**TASK TO COMPLETE:**
Omit the images. Copy each entry word for word.

[Document images with source code]
▽

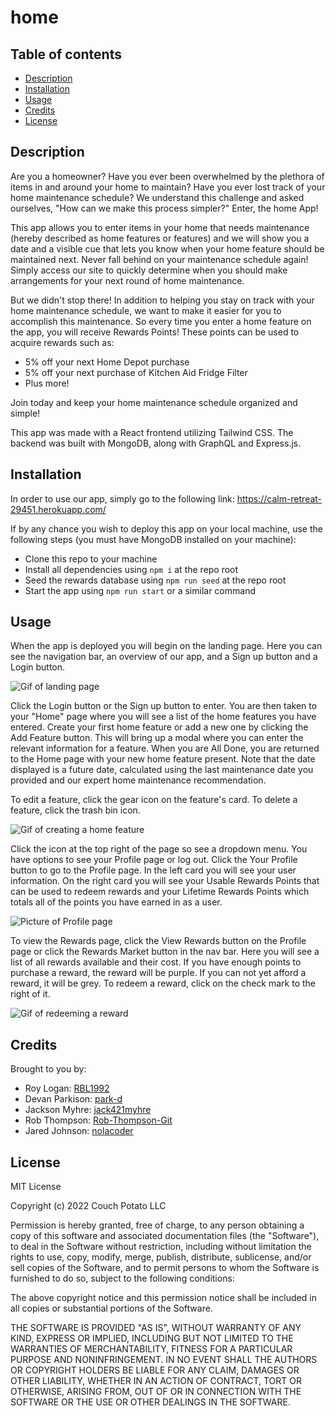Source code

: # home 

## Table of contents
- [Description](#description)
- [Installation](#installation)
- [Usage](#usage)
- [Credits](#credits)
- [License](#license)


## Description

Are you a homeowner? Have you ever been overwhelmed by the plethora of items in and around your home to maintain? Have you ever lost track of your home maintenance schedule? We understand this challenge and asked ourselves, "How can we make this process simpler?" Enter, the home App!

This app allows you to enter items in your home that needs maintenance (hereby described as home features or features) and we will show you a date and a visible cue that lets you know when your home feature should be maintained next. Never fall behind on your maintenance schedule again! Simply access our site to quickly determine when you should make arrangements for your next round of home maintenance. 

But we didn't stop there! In addition to helping you stay on track with your home maintenance schedule, we want to make it easier for you to accomplish this maintenance. So every time you enter a home feature on the app, you will receive Rewards Points! These points can be used to acquire rewards such as:
- 5% off your next Home Depot purchase
- 5% off your next purchase of Kitchen Aid Fridge Filter
- Plus more!

Join today and keep your home maintenance schedule organized and simple!

This app was made with a React frontend utilizing Tailwind CSS. The backend was built with MongoDB, along with GraphQL and Express.js.


## Installation

In order to use our app, simply go to the following link: https://calm-retreat-29451.herokuapp.com/

If by any chance you wish to deploy this app on your local machine, use the following steps (you must have MongoDB installed on your machine):
- Clone this repo to your machine
- Install all dependencies using `npm i` at the repo root
- Seed the rewards database using `npm run seed` at the repo root
- Start the app using `npm run start` or a similar command

## Usage

When the app is deployed you will begin on the landing page. Here you can see the navigation bar, an overview of our app, and a Sign up button and a Login button.

![Gif of landing page]()

Click the Login button or the Sign up button to enter. You are then taken to your "Home" page where you will see a list of the home features you have entered. Create your first home feature or add a new one by clicking the Add Feature button. This will bring up a modal where you can enter the relevant information for a feature. When you are All Done, you are returned to the Home page with your new home feature present. Note that the date displayed is a future date, calculated using the last maintenance date you provided and our expert home maintenance recommendation.

To edit a feature, click the gear icon on the feature's card. To delete a feature, click the trash bin icon.

![Gif of creating a home feature]()

Click the icon at the top right of the page so see a dropdown menu. You have options to see your Profile page or log out. Click the Your Profile button to go to the Profile page. In the left card you will see your user information. On the right card you will see your Usable Rewards Points that can be used to redeem rewards and your Lifetime Rewards Points which totals all of the points you have earned in as a user. 

![Picture of Profile page]()

To view the Rewards page, click the View Rewards button on the Profile page or click the Rewards Market button in the nav bar. Here you will see a list of all rewards available and their cost. If you have enough points to purchase a reward, the reward will be purple. If you can not yet afford a reward, it will be grey. To redeem a reward, click on the check mark to the right of it.

![Gif of redeeming a reward]()




## Credits

Brought to you by:

- Roy Logan: [RBL1992](https://github.com/RBL1992)
- Devan Parkison: [park-d](https://github.com/park-d)
- Jackson Myhre: [jack421myhre](https://github.com/jack421myhre)
- Rob Thompson: [Rob-Thompson-Git](https://github.com/Rob-Thompson-Git)
- Jared Johnson: [nolacoder](https://github.com/nolacoder)

## License

MIT License

Copyright (c) 2022 Couch Potato LLC

Permission is hereby granted, free of charge, to any person obtaining a copy
of this software and associated documentation files (the "Software"), to deal
in the Software without restriction, including without limitation the rights
to use, copy, modify, merge, publish, distribute, sublicense, and/or sell
copies of the Software, and to permit persons to whom the Software is
furnished to do so, subject to the following conditions:

The above copyright notice and this permission notice shall be included in all
copies or substantial portions of the Software.

THE SOFTWARE IS PROVIDED "AS IS", WITHOUT WARRANTY OF ANY KIND, EXPRESS OR
IMPLIED, INCLUDING BUT NOT LIMITED TO THE WARRANTIES OF MERCHANTABILITY,
FITNESS FOR A PARTICULAR PURPOSE AND NONINFRINGEMENT. IN NO EVENT SHALL THE
AUTHORS OR COPYRIGHT HOLDERS BE LIABLE FOR ANY CLAIM, DAMAGES OR OTHER
LIABILITY, WHETHER IN AN ACTION OF CONTRACT, TORT OR OTHERWISE, ARISING FROM,
OUT OF OR IN CONNECTION WITH THE SOFTWARE OR THE USE OR OTHER DEALINGS IN THE
SOFTWARE.
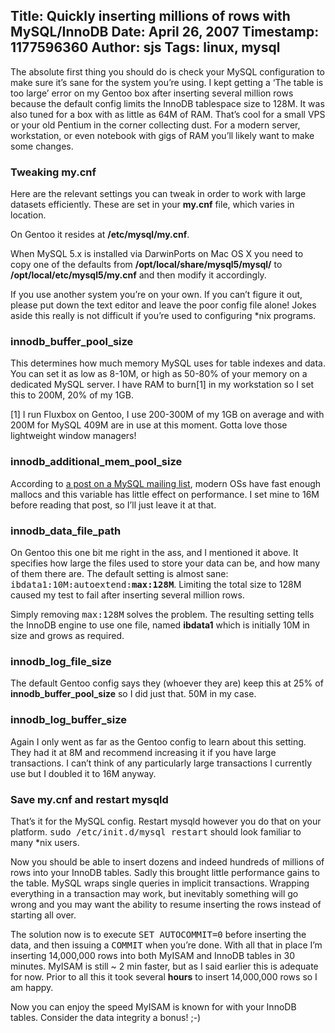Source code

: Title: Quickly inserting millions of rows with MySQL/InnoDB
Date: April 26, 2007
Timestamp: 1177596360
Author: sjs
Tags: linux, mysql
----

The absolute first thing you should do is check your MySQL configuration to make sure it’s sane for the system you’re using. I kept getting a ‘The table is too large’ error on my Gentoo box after inserting several million rows because the default config limits the InnoDB tablespace size to 128M. It was also tuned for a box with as little as 64M of RAM. That’s cool for a small VPS or your old Pentium in the corner collecting dust. For a modern server, workstation, or even notebook with gigs of RAM you’ll likely want to make some changes.

### Tweaking my.cnf ###

Here are the relevant settings you can tweak in order to work with large datasets efficiently. These are set in your <strong>my.cnf</strong> file, which varies in location.

On Gentoo it resides at <strong>/etc/mysql/my.cnf</strong>.

When MySQL 5.x is installed via DarwinPorts on Mac OS X you need to copy one of the defaults from <strong>/opt/local/share/mysql5/mysql/</strong> to <strong>/opt/local/etc/mysql5/my.cnf</strong> and then modify it accordingly.

If you use another system you’re on your own. If you can’t figure it out, please put down the text editor and leave the poor config file alone! Jokes aside this really is not difficult if you’re used to configuring *nix programs.

### innodb_buffer_pool_size ###

This determines how much memory MySQL uses for table indexes and data. You can set it as low as 8-10M, or high as 50-80% of your memory on a dedicated MySQL server. I have RAM to burn[1] in my workstation so I set this to 200M, 20% of my 1GB.

[1] I run Fluxbox on Gentoo, I use 200-300M of my 1GB on average and with 200M for MySQL 409M are in use at this moment. Gotta love those lightweight window managers!

### innodb_additional_mem_pool_size ###

According to [a post on a MySQL mailing list](http://lists.mysql.com/mysql/129247), modern OSs have fast enough mallocs and this variable has little effect on performance. I set mine to 16M before reading that post, so I’ll just leave it at that.

### innodb_data_file_path ###

On Gentoo this one bit me right in the ass, and I mentioned it above. It specifies how large the files used to store your data can be, and how many of them there are. The default setting is almost sane: <tt>ibdata1:10M:autoextend:<b>max:128M</b></tt>. Limiting the total size to 128M caused my test to fail after inserting several million rows.

Simply removing <tt>max:128M</tt> solves the problem. The resulting setting tells the InnoDB engine to use one file, named <b>ibdata1</b> which is initially 10M in size and grows as required.

### innodb_log_file_size ###

The default Gentoo config says they (whoever they are) keep this at 25% of <b>innodb_buffer_pool_size</b> so I did just that. 50M in my case.

### innodb_log_buffer_size ###

Again I only went as far as the Gentoo config to learn about this setting. They had it at 8M and recommend increasing it if you have large transactions. I can’t think of any particularly large transactions I currently use but I doubled it to 16M anyway.

### Save my.cnf and restart mysqld ###

That’s it for the MySQL config. Restart mysqld however you do that on your platform. <tt>sudo /etc/init.d/mysql restart</tt> should look familiar to many *nix users.

Now you should be able to insert dozens and indeed hundreds of millions of rows into your InnoDB tables. Sadly this brought little performance gains to the table. MySQL wraps single queries in implicit transactions. Wrapping everything in a transaction may work, but inevitably something will go wrong and you may want the ability to resume inserting the rows instead of starting all over.

The solution now is to execute <tt>SET AUTOCOMMIT=0</tt> before inserting the data, and then issuing a <tt>COMMIT</tt> when you’re done. With all that in place I’m inserting 14,000,000 rows into both MyISAM and InnoDB tables in 30 minutes. MyISAM is still ~ 2 min faster, but as I said earlier this is adequate for now. Prior to all this it took several <b>hours</b> to insert 14,000,000 rows so I am happy.

Now you can enjoy the speed MyISAM is known for with your InnoDB tables. Consider the data integrity a bonus! ;-)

△

**EXERCISE OUTPUT:**
Source code

: # home 

## Table of contents
- [Description](#description)
- [Installation](#installation)
- [Usage](#usage)
- [Credits](#credits)
- [License](#license)


## Description

Are you a homeowner? Have you ever been overwhelmed by the plethora of items in and around your home to maintain? Have you ever lost track of your home maintenance schedule? We understand this challenge and asked ourselves, "How can we make this process simpler?" Enter, the home App!

This app allows you to enter items in your home that needs maintenance (hereby described as home features or features) and we will show you a date and a visible cue that lets you know when your home feature should be maintained next. Never fall behind on your maintenance schedule again! Simply access our site to quickly determine when you should make arrangements for your next round of home maintenance. 

But we didn't stop there! In addition to helping you stay on track with your home maintenance schedule, we want to make it easier for you to accomplish this maintenance. So every time you enter a home feature on the app, you will receive Rewards Points! These points can be used to acquire rewards such as:
- 5% off your next Home Depot purchase
- 5% off your next purchase of Kitchen Aid Fridge Filter
- Plus more!

Join today and keep your home maintenance schedule organized and simple!

This app was made with a React frontend utilizing Tailwind CSS. The backend was built with MongoDB, along with GraphQL and Express.js.


## Installation

In order to use our app, simply go to the following link: https://calm-retreat-29451.herokuapp.com/

If by any chance you wish to deploy this app on your local machine, use the following steps (you must have MongoDB installed on your machine):
- Clone this repo to your machine
- Install all dependencies using `npm i` at the repo root
- Seed the rewards database using `npm run seed` at the repo root
- Start the app using `npm run start` or a similar command

## Usage

When the app is deployed you will begin on the landing page. Here you can see the navigation bar, an overview of our app, and a Sign up button and a Login button.

![Gif of landing page]()

Click the Login button or the Sign up button to enter. You are then taken to your "Home" page where you will see a list of the home features you have entered. Create your first home feature or add a new one by clicking the Add Feature button. This will bring up a modal where you can enter the relevant information for a feature. When you are All Done, you are returned to the Home page with your new home feature present. Note that the date displayed is a future date, calculated using the last maintenance date you provided and our expert home maintenance recommendation.

To edit a feature, click the gear icon on the feature's card. To delete a feature, click the trash bin icon.

![Gif of creating a home feature]()

Click the icon at the top right of the page so see a dropdown menu. You have options to see your Profile page or log out. Click the Your Profile button to go to the Profile page. In the left card you will see your user information. On the right card you will see your Usable Rewards Points that can be used to redeem rewards and your Lifetime Rewards Points which totals all of the points you have earned in as a user. 

![Picture of Profile page]()

To view the Rewards page, click the View Rewards button on the Profile page or click the Rewards Market button in the nav bar. Here you will see a list of all rewards available and their cost. If you have enough points to purchase a reward, the reward will be purple. If you can not yet afford a reward, it will be grey. To redeem a reward, click on the check mark to the right of it.

![Gif of redeeming a reward]()




## Credits

Brought to you by:

- Roy Logan: [RBL1992](https://github.com/RBL1992)
- Devan Parkison: [park-d](https://github.com/park-d)
- Jackson Myhre: [jack421myhre](https://github.com/jack421myhre)
- Rob Thompson: [Rob-Thompson-Git](https://github.com/Rob-Thompson-Git)
- Jared Johnson: [nolacoder](https://github.com/nolacoder)

## License

MIT License

Copyright (c) 2022 Couch Potato LLC

Permission is hereby granted, free of charge, to any person obtaining a copy
of this software and associated documentation files (the "Software"), to deal
in the Software without restriction, including without limitation the rights
to use, copy, modify, merge, publish, distribute, sublicense, and/or sell
copies of the Software, and to permit persons to whom the Software is
furnished to do so, subject to the following conditions:

The above copyright notice and this permission notice shall be included in all
copies or substantial portions of the Software.

THE SOFTWARE IS PROVIDED "AS IS", WITHOUT WARRANTY OF ANY KIND, EXPRESS OR
IMPLIED, INCLUDING BUT NOT LIMITED TO THE WARRANTIES OF MERCHANTABILITY,
FITNESS FOR A PARTICULAR PURPOSE AND NONINFRINGEMENT. IN NO EVENT SHALL THE
AUTHORS OR COPYRIGHT HOLDERS BE LIABLE FOR ANY CLAIM, DAMAGES OR OTHER
LIABILITY, WHETHER IN AN ACTION OF CONTRACT, TORT OR OTHERWISE, ARISING FROM,
OUT OF OR IN CONNECTION WITH THE SOFTWARE OR THE USE OR OTHER DEALINGS IN THE
SOFTWARE.
Source code

: Title: Quickly inserting millions of rows with MySQL/InnoDB
Date: April 26, 2007
Timestamp: 1177596360
Author: sjs
Tags: linux, mysql
----

The absolute first thing you should do is check your MySQL configuration to make sure it’s sane for the system you’re using. I kept getting a ‘The table is too large’ error on my Gentoo box after inserting several million rows because the default config limits the InnoDB tablespace size to 128M. It was also tuned for a box with as little as 64M of RAM. That’s cool for a small VPS or your old Pentium in the corner collecting dust. For a modern server, workstation, or even notebook with gigs of RAM you’ll likely want to make some changes.

### Tweaking my.cnf ###

Here are the relevant settings you can tweak in order to work with large datasets efficiently. These are set in your <strong>my.cnf</strong> file, which varies in location.

On Gentoo it resides at <strong>/etc/mysql/my.cnf</strong>.

When MySQL 5.x is installed via DarwinPorts on Mac OS X you need to copy one of the defaults from <strong>/opt/local/share/mysql5/mysql/</strong> to <strong>/opt/local/etc/mysql5/my.cnf</strong> and then modify it accordingly.

If you use another system you’re on your own. If you can’t figure it out, please put down the text editor and leave the poor config file alone! Jokes aside this really is not difficult if you’re used to configuring *nix programs.

### innodb_buffer_pool_size ###

This determines how much memory MySQL uses for table indexes and data. You can set it as low as 8-10M, or high as 50-80% of your memory on a dedicated MySQL server. I have RAM to burn[1] in my workstation so I set this to 200M, 20% of my 1GB.

[1] I run Fluxbox on Gentoo, I use 200-300M of my 1GB on average and with 200M for MySQL 409M are in use at this moment. Gotta love those lightweight window managers!

### innodb_additional_mem_pool_size ###

According to [a post on a MySQL mailing list](http://lists.mysql.com/mysql/129247), modern OSs have fast enough mallocs and this variable has little effect on performance. I set mine to 16M before reading that post, so I’ll just leave it at that.

### innodb_data_file_path ###

On Gentoo this one bit me right in the ass, and I mentioned it above. It specifies how large the files used to store your data can be, and how many of them there are. The default setting is almost sane: <tt>ibdata1:10M:autoextend:<b>max:128M</b></tt>. Limiting the total size to 128M caused my test to fail after inserting several million rows.

Simply removing <tt>max:128M</tt> solves the problem. The resulting setting tells the InnoDB engine to use one file, named <b>ibdata1</b> which is initially 10M in size and grows as required.

### innodb_log_file_size ###

The default Gentoo config says they (whoever they are) keep this at 25% of <b>innodb_buffer_pool_size</b> so I did just that. 50M in my case.

### innodb_log_buffer_size ###

Again I only went as far as the Gentoo config to learn about this setting. They had it at 8M and recommend increasing it if you have large transactions. I can’t think of any particularly large transactions I currently use but I doubled it to 16M anyway.

### Save my.cnf and restart mysqld ###

That’s it for the MySQL config. Restart mysqld however you do that on your platform. <tt>sudo /etc/init.d/mysql restart</tt> should look familiar to many *nix users.

Now you should be able to insert dozens and indeed hundreds of millions of rows into your InnoDB tables. Sadly this brought little performance gains to the table. MySQL wraps single queries in implicit transactions. Wrapping everything in a transaction may work, but inevitably something will go wrong and you may want the ability to resume inserting the rows instead of starting all over.

The solution now is to execute <tt>SET AUTOCOMMIT=0</tt> before inserting the data, and then issuing a <tt>COMMIT</tt> when you’re done. With all that in place I’m inserting 14,000,000 rows into both MyISAM and InnoDB tables in 30 minutes. MyISAM is still ~ 2 min faster, but as I said earlier this is adequate for now. Prior to all this it took several <b>hours</b> to insert 14,000,000 rows so I am happy.

Now you can enjoy the speed MyISAM is known for with your InnoDB tables. Consider the data integrity a bonus! ;-)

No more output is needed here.